Não lembro se elas estavam melequentas, ou se fazia isso pra limpar mais, só lembro que eu colocava as tâmaras debaixo da torneira antes de começar a comer. Quando já havia comido várias, coloquei uma debaixo da torneira e vi um verminho branco se movendo por dentro da casca. Fiquei com nojo e avisei pra minha mãe que tinha acabado de achar um bicho, que precisávamos prestar atenção. A outra que eu peguei também estava com bicho, então começamos a prestar atenção e percebemos que todas estavam com bichos. Tâmaras egípcias, de semanas atrás – devia estar tudo estragado.

Jogamos tudo fora. Até hoje não sei se aquelas tâmaras estavam tão deliciosas porque eram egípcias ou porque estavam estragadas.

Silicone, beleza e casamento

Eu estava com duas amigas. Eu, sem silicone e sem filhos, trinta e poucos anos. Uma com silicone e filho grande, com quarenta e poucos anos. Uma sem silicone e com filha grande, com quarenta e tantos, cinquenta? As três casadas. Eu faço o gênero jeans e camiseta e tenho minhas tendências feministas. A com silicone faz o tipo gostosona, sempre de salto e roupas justas. A outra é a pessoa mais fashion e estilosa que eu conheci em toda a minha vida. Por isso foi uma surpresa muito grande quando a ouvi dizer

– Estou pensando em colocar silicone.

porque pra mim ela já era das mais lindas e admiráveis que uma mulher pode ser. Ela consegue ser feminina de uma maneira só dela. Eu nela só vejo beleza, nunca pensei que ela achasse que precisa mudar. Talvez ela não tenha noção do que nos transmite, de qual a impressão que temos quando a olhamos. O que eu vejo é: algo único. Ela é ela, poxa. Aquela pessoa que eu gosto, aquele sorriso largo, aquelas roupas e um estilo inconfundível. Claro, eu nunca a olhei com olhos de quem avalia o corpo, de quem pensa em tocar ou possuir. É verdade, ela tem seios pequenos. Mas será que o olhar masculino é tão diferente assim do nosso? São coisas que eu me pergunto.

– Mas o meu marido não quer, ele me disse pra não ser louca, que é pra deixar como está.

(Eu) – Então, vai ver que não precisa mesmo. Ele gosta de você do jeito que você é, sem precisar de um peitão. Você é você, não precisa ficar diferente em nada.

(Amiga com silicone, pra mim) – Pra você é fácil dizer isso, porque você não teve filhos.
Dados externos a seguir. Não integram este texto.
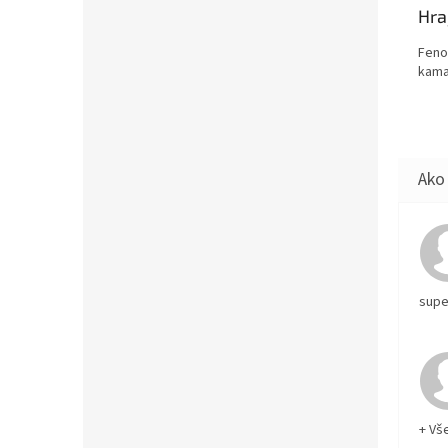
Hra
Feno
kama
supe
+ Vš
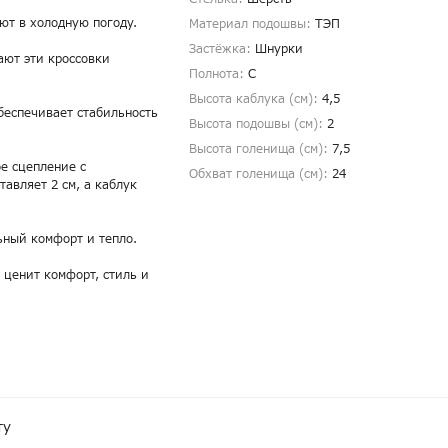
ют в холодную погоду.
Материал подошвы:
ТЭП
Застёжка:
Шнурки
ают эти кроссовки
Полнота:
С
Высота каблука (см):
4,5
беспечивает стабильность
Высота подошвы (см):
2
Высота голенища (cм):
7,5
е сцепление с
Обхват голенища (cм):
24
авляет 2 см, а каблук
ьный комфорт и тепло.
о ценит комфорт, стиль и
ту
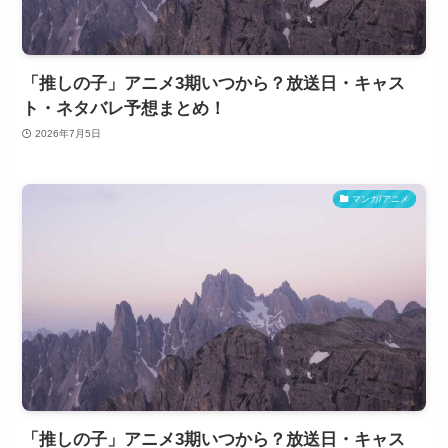
「推しの子」アニメ3期いつから？放送日・キャス
ト・ネタバレ予想まとめ！
2026年7月5日
マンガ/アニメ
「推しの子」アニメ3期いつから？放送日・キャス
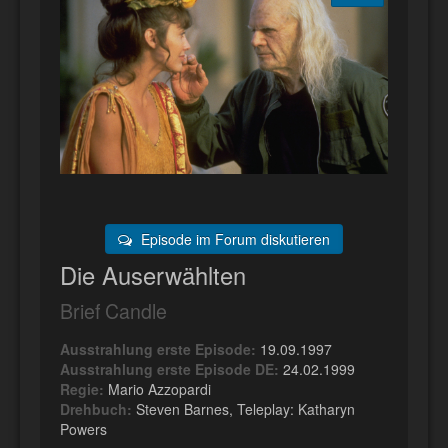
Episode im Forum diskutieren
Die Auserwählten
Brief Candle
Ausstrahlung erste Episode:
19.09.1997
Ausstrahlung erste Episode DE:
24.02.1999
Regie:
Mario Azzopardi
Drehbuch:
Steven Barnes, Teleplay: Katharyn
Powers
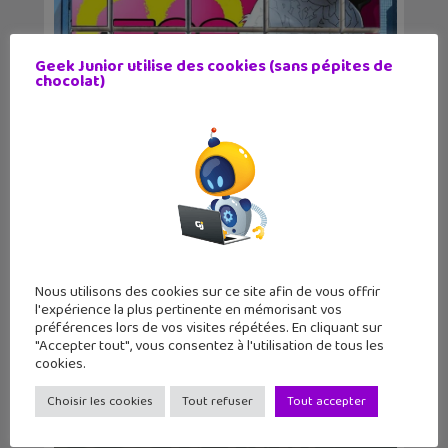
Geek Junior utilise des cookies (sans pépites de
chocolat)
Les sorties geek de l’été à Paris : One
Piece au m...
Nous utilisons des cookies sur ce site afin de vous offrir
l'expérience la plus pertinente en mémorisant vos
préférences lors de vos visites répétées. En cliquant sur
"Accepter tout", vous consentez à l'utilisation de tous les
cookies.
Choisir les cookies
Tout refuser
Tout accepter
Lecture d’été 2026 #6 : Là où danse le
vent, un be...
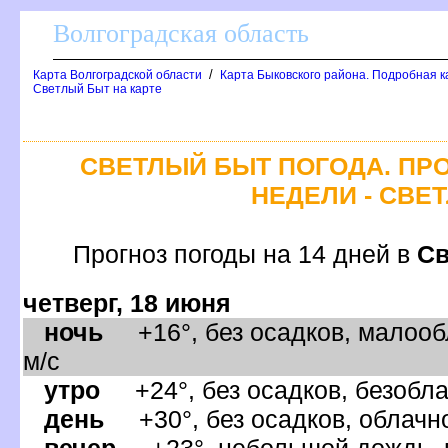
олгоградская область
/
Карта Волгоградской области
Карта Быковского района. Подробная к
Светлый Быт на карте
СВЕТЛЫЙ БЫТ ПОГОДА. ПР
НЕДЕЛИ - СВЕ
Прогноз погоды на 14 дней
Св
четверг, 18 июня
ночь
+16°, без осадков, малооб
м/с
утро
+24°, без осадков, безобла
день
+30°, без осадков, облачно
ечер
+23°, небольшой дождь, п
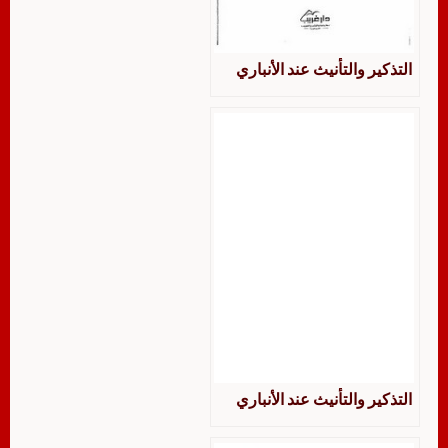
التذكير والتأنيث عند الأنباري
التذكير والتأنيث عند الأنباري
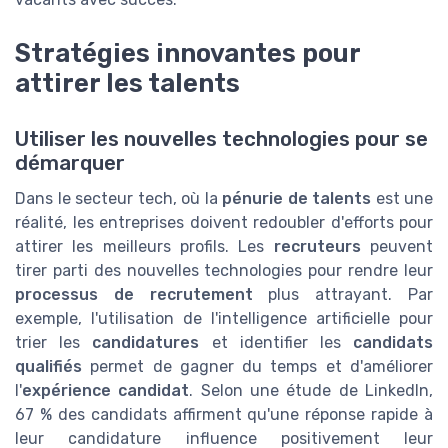
Stratégies innovantes pour
attirer les talents
Utiliser les nouvelles technologies pour se
démarquer
Dans le secteur tech, où la
pénurie de talents
est une
réalité, les entreprises doivent redoubler d'efforts pour
attirer les meilleurs profils. Les
recruteurs
peuvent
tirer parti des nouvelles technologies pour rendre leur
processus de recrutement
plus attrayant. Par
exemple, l'utilisation de l'intelligence artificielle pour
trier les
candidatures
et identifier les
candidats
qualifiés
permet de gagner du temps et d'améliorer
l'
expérience candidat
. Selon une étude de LinkedIn,
67 % des candidats affirment qu'une réponse rapide à
leur candidature influence positivement leur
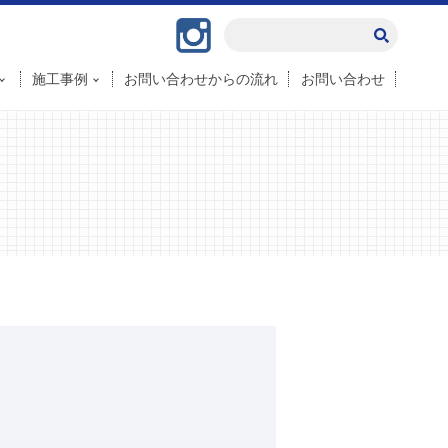
Instagram
施工事例
お問い合わせからの流れ
お問い合わせ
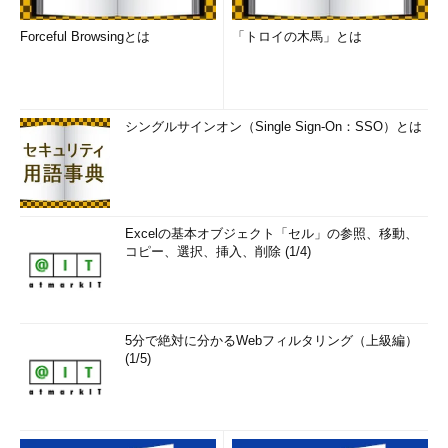
「
Tech TIPS
」
Forceful Browsingとは
「トロイの木馬」とは
シングルサインオン（Single Sign-On：SSO）とは
Excelの基本オブジェクト「セル」の参照、移動、
コピー、選択、挿入、削除 (1/4)
5分で絶対に分かるWebフィルタリング（上級編）
(1/5)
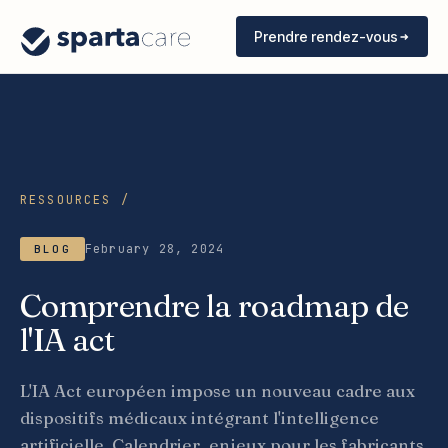
Prendre rendez-vous
RESSOURCES /
February 28, 2024
BLOG
Comprendre la roadmap de
l'IA act
L'IA Act européen impose un nouveau cadre aux
dispositifs médicaux intégrant l'intelligence
artificielle. Calendrier, enjeux pour les fabricants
Você não sabe como o peito fica murcho depois da amamentação. É diferente. (para a outra) Eu já vejo isso de outro ponto de vista. Ele não quer te ver melhor, não quer que você evolua. Se você colocar silicone, você vai ficar linda e ele vai se sentir ameaçado. Isso é uma maneira de te manter sempre ali, insegura. Eu acho que você deve colocar sim. Você vai se sentir melhor, mais bonita, mais poderosa.

Eu não falei mais nada. Porque não sei como o peito fica depois de ter filhos, não sei se maridos nos impedem de ficarmos belas. Só sei que olho pra minha amiga e a acho tão bonita.